Passage for review Block Start

Calculate standard resistor values in Excel

-January 02, 2013

Using standard resistor values can greatly impact the accuracy and predictability of a circuit by eliminating rounding errors incurred at the end of the design. Selecting resistor values traditionally has been a manual process where the calculated value is matched to a real value in a printed lookup table. The Microsoft Excel add-in presented here automates the process by implementing a single user-defined function with an integrated lookup table.

Electronic Industries Association (EIA) values for 20 percent (E6) through 0.1 percent (E192) are stored in an excel spreadsheet (Figure 1). An included user-defined function (Figure 2) stored within the spreadsheet references these values when looking up the required resistance value. The final spreadsheet is saved as an Excel add-In (.xla). Installing the spreadsheet as an Excel add-in allows the function to be used seamlessly with any other spreadsheet.

Figure 1. Excel stores a lookup table containing standard EIA decade resistor values for all desired tolerances.

Function STDEIA(Value, Tolerance, Optional RatioNumerical)
'Function returns closest EIA standard value
'By Donald Schelle, July 2011

'Dimension Values
Dim TempIndex As Integer
Dim TempMultiplier As Integer
Dim ValueMultiplier As Integer

Dim Smaller As Integer
Dim Larger As Integer
Dim RangeString As String
Dim RatioNum As Boolean

'Format Value for Processing and determine Valuemultiplier
ValueMultiplier = 0
	If Value < 100 Then
		Value = Value * 10 'Value is at least a decade too low
		ValueMultiplier = ValueMultiplier - 1
	ElseIf Value >= 1000 Then
		Value = Value / 10 'Value is at least a decade too high
		ValueMultiplier = ValueMultiplier + 1
		Exit Do  'Value is in line
	End If
Loop Until (ValueMultiplier > 13) Or (ValueMultiplier < -13)

'Determine which lookup table to use based on tolerance
Select Case Tolerance
	Case 0.2, "E6"  			'E6 Tolerance
		RangeString = "A5:A197": TempMultiplier = 5
	Case 0.1, "E12" 			'E12 Tolerance
		RangeString = "B5:B197": TempMultiplier = 4
	Case 0.05, "E24"  			'E24 Tolerance
		RangeString = "C5:C197": TempMultiplier = 3
	Case 0.02, "E48"  			'E48 Tolerance
		RangeString = "D5:D197": TempMultiplier = 2
	Case 0.01, "E92"  			'E96 Tolerance
		RangeString = "E5:E197": TempMultiplier = 1
	Case 0.005, 0.0025, 0.001, "E192" 			'E192 Tolerance
		RangeString = "F5:F197": TempMultiplier = 0
	Case Else   'Invalid Tolerance
		Err.Raise (1)

Passage for review Block End

Tasks and exercises -
1. In the records, take the lines beginning at the one that has "- **Supporting custom" and stopping after the one that has "- **Setting a", and write them out again with "cookie" changed to "token" and nothing else altered.
2. Write the next part of the article on calculating standard resistor values in Excel, picking up right after its final line.
The text and the records that follow it were taken from unrelated sources.

Input material Block Start

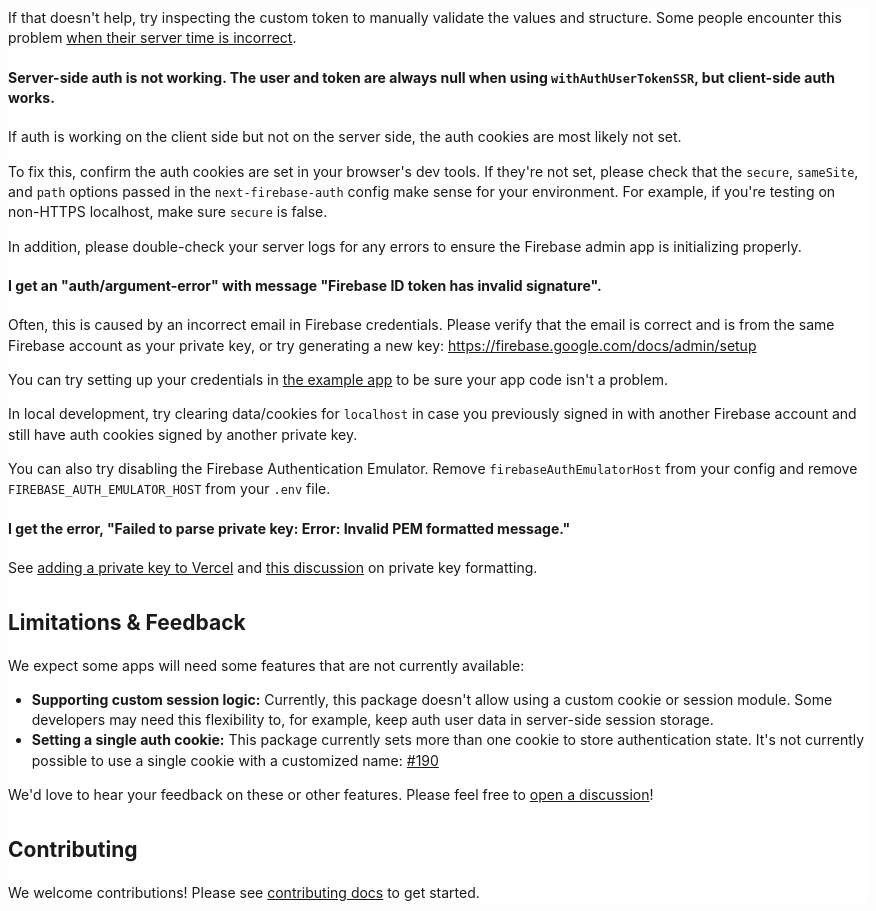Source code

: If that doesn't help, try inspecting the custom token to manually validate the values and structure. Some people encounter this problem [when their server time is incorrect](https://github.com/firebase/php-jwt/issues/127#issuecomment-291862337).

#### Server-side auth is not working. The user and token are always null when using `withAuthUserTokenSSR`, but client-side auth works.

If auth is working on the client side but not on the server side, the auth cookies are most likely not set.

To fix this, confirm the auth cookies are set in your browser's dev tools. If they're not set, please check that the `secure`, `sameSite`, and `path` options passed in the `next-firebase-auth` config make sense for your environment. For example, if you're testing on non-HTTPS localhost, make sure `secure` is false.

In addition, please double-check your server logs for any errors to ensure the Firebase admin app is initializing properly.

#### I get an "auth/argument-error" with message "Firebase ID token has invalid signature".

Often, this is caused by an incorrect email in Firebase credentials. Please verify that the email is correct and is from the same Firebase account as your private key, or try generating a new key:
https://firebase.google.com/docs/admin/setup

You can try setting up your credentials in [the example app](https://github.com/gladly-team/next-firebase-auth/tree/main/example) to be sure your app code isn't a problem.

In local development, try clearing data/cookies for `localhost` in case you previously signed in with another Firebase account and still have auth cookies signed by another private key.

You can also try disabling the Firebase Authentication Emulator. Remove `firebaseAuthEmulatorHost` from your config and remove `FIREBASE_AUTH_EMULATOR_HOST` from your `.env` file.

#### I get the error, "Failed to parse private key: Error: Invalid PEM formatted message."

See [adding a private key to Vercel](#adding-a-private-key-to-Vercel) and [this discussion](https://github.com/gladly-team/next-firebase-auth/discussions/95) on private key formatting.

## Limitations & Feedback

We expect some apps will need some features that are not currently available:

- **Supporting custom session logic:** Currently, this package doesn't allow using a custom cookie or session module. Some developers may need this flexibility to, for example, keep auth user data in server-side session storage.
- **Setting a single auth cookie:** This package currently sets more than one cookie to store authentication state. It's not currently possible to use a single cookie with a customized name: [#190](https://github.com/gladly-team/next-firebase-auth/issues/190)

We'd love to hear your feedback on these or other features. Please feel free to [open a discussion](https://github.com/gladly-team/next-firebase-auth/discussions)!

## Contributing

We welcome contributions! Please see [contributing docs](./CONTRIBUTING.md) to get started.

Input material Block End

Answers given -
1.
- **Supporting custom session logic:** Currently, this package doesn't allow using a custom token or session module. Some developers may need this flexibility to, for example, keep auth user data in server-side session storage.
- **Setting a single auth token:** This package currently sets more than one token to store authentication state. It's not currently possible to use a single token with a customized name: [#190](https://github.com/gladly-team/next-firebase-auth/issues/190)

2.
	End Select

'Calculate closest smallest number
TempIndex = WorksheetFunction.Match(Value, ThisWorkbook.Worksheets("EIA Tables").Range(RangeString), 1)
Smaller = WorksheetFunction.Index(ThisWorkbook.Worksheets("EIA Tables").Range(RangeString), TempIndex, 1)

'Calculate closest largest number
TempIndex = TempIndex + 2 ^ TempMultiplier
Larger = WorksheetFunction.Index(ThisWorkbook.Worksheets("EIA Tables").Range(RangeString), TempIndex, 1)

'Error checking for missing optional argument
If IsMissing(RatioNumerical) = True Then RatioNum = False
If IsMissing(RatioNumerical) = False Then RatioNum = RatioNumerical

'Calculate closest number based on numerical or ratiometric selection
Select Case RatioNum
	Case False  'Closest Numerical Value
		Select Case (Larger - Value <= Value - Smaller)
			Case True: STDEIA = Larger 'Use larger number
			Case False: STDEIA = Smaller 'Use smaller number
		End Select

	Case True 'Closest Ratiometric Value
		Select Case (Value >= WorksheetFunction.GeoMean(Smaller, Larger))
			Case True: STDEIA = Larger 'Use larger number
			Case False: STDEIA = Smaller 'Use smaller number
		End Select
End Select

'Rescale number with previously calculated multiplier
STDEIA = STDEIA * 10 ^ ValueMultiplier

End Function

Figure 2. VBA code identifies the closest numerical or ratiometric EIA resistance value given a desired tolerance.

Download a copy of the add-in from (or from EDN). Follow these steps (Excel 2007) to install the add-in:

  1. Click the Microsoft Office Button and select Excel Options.
  2. Click the Add-Ins tab. Next to the Manage label select Excel Add-ins. Click the Go button.
  3. Click the Browse button. Point to the location of the saved EIA_Standard_Values.xla file and select OK.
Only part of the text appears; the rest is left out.